All three of the marine hostages in The Birthday Boys (Gregory Crafts, Sean Fitzgerald, and Jim Martyka) spend most of the play writhing, or "scootching," around the stage with their eyes covered, their limbs immobilized and useless. Which is not only scary and suspenseful--although it is both of these--but often very funny, as is much of the locker room-type banter they engage in as they try to determine what's going to happen to them and make sense of how they ended up in the position they're in. Once the coolly menacing lead Iraqi captor (Gabriel Reed) arrives, however, and the electrodes and scimitars the hostages had just been grimly joking about become a present physical reality, their honor and mettle are soon put to a real test.

As The Birthday Boys is an apolitical paean to the valor of U.S. troops at war, The Woodpecker presents a searing indictment of an American aggressiveness that begins at home and then gets wreaked upon our military victims abroad. From each of their opposed perspectives, however, both plays thankfully avoid preaching or propagandizing. The Birthday Boys is a high-tension, clock-ticking-away dramatic thriller with an ending that (like it or not) you'll never guess. The Woodpecker is more a classic character-is-fate social tragedy, driven by compellingly watchable performances from Withers and Price and solidly centered by Norris. You won't go wrong with either one.

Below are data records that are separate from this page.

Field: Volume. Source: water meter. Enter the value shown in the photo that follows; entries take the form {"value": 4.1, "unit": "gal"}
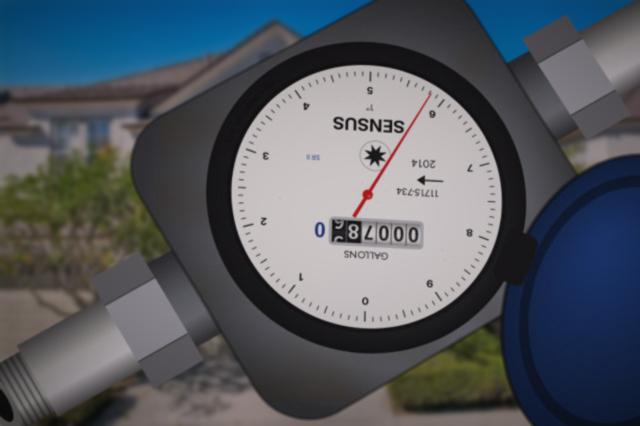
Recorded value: {"value": 7855.8, "unit": "gal"}
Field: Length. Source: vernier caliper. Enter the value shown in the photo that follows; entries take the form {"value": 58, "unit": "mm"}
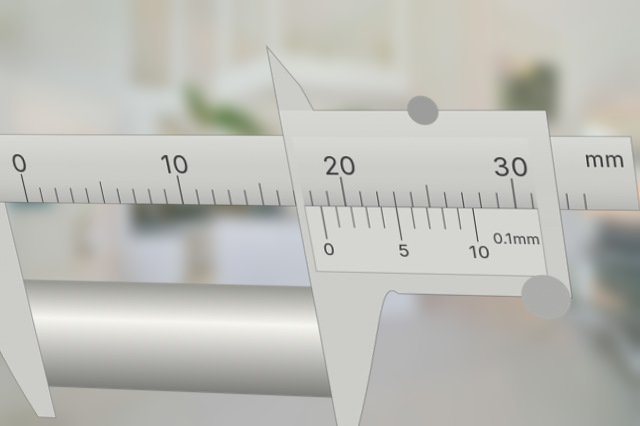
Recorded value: {"value": 18.5, "unit": "mm"}
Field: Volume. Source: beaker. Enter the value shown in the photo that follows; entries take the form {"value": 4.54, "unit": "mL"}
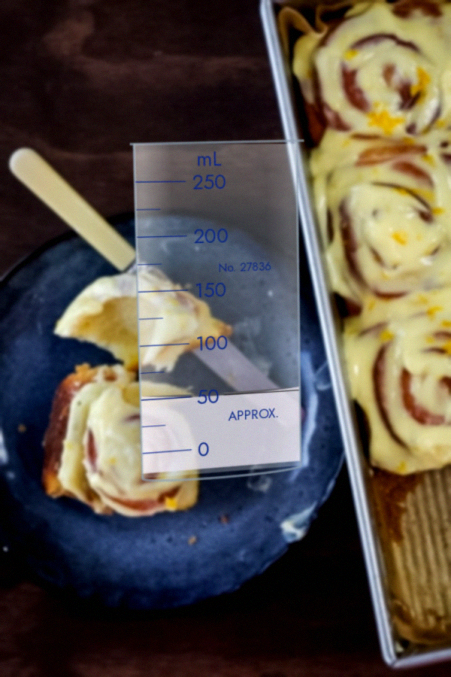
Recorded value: {"value": 50, "unit": "mL"}
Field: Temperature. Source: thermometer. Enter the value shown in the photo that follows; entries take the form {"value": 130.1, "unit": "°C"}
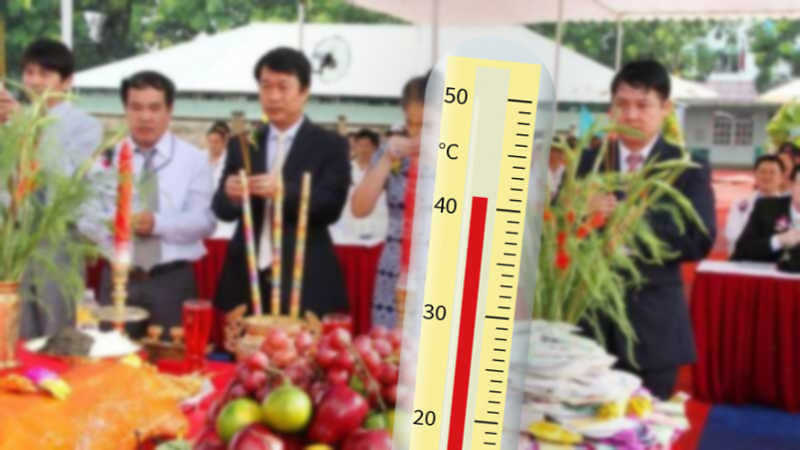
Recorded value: {"value": 41, "unit": "°C"}
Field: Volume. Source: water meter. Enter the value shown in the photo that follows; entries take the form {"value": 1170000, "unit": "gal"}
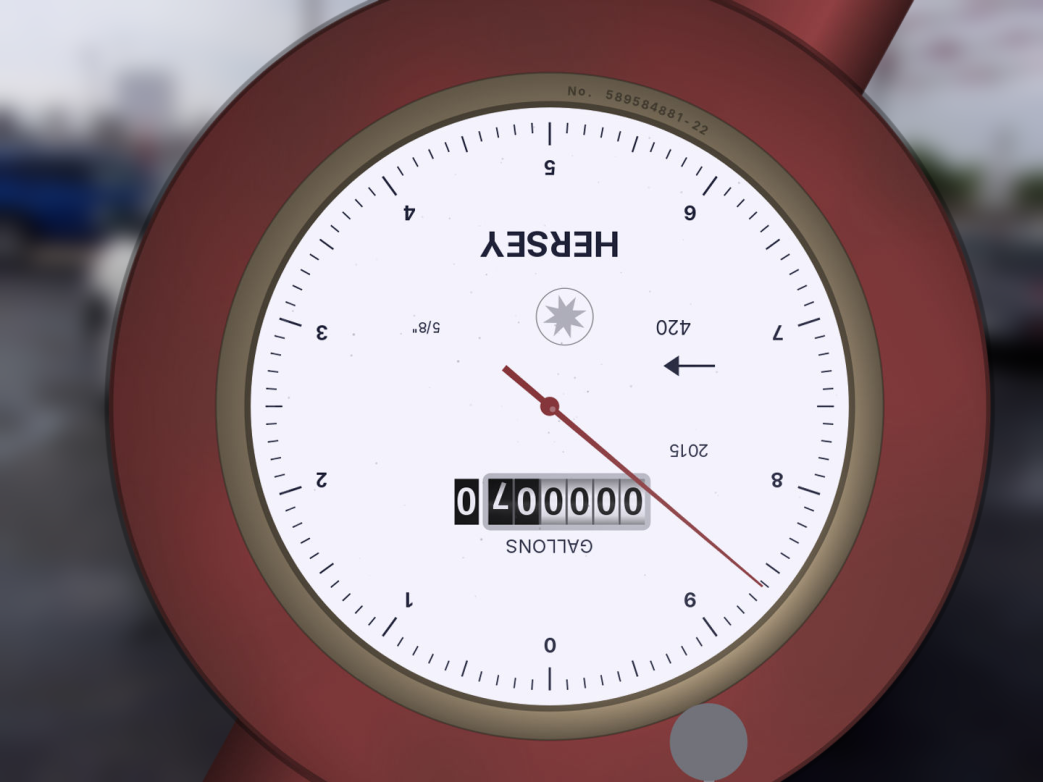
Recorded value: {"value": 68.6, "unit": "gal"}
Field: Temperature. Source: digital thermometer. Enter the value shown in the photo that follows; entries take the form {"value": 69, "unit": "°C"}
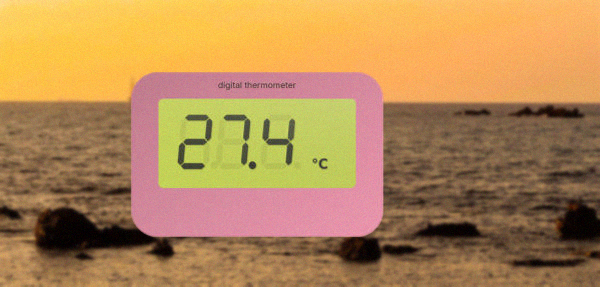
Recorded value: {"value": 27.4, "unit": "°C"}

The Woodpecker, directed by Jon Cohn, plays Fridays and Saturdays at 8 and Sundays at 7 through April 3rd at the Studio/Stage Theatre, 520 N. Western Blvd. Tickets $12.00 through the LA Stage Alliance, $13.50 on goldstar, $20.00 at the door, and $22.00 on the Mutineer Theatre Company web site.

The Birthday Boys, directed by Jacob Smith, plays Fridays and Saturdays at 8 through March 26th at NoHo Stages, 4934 Lankershim Blvd. Tickets $9.50 through the LA Stage Alliance, $10.50 on goldstar, $15.00 at the door, and $17.00 on the Theatre Unleashed company web site.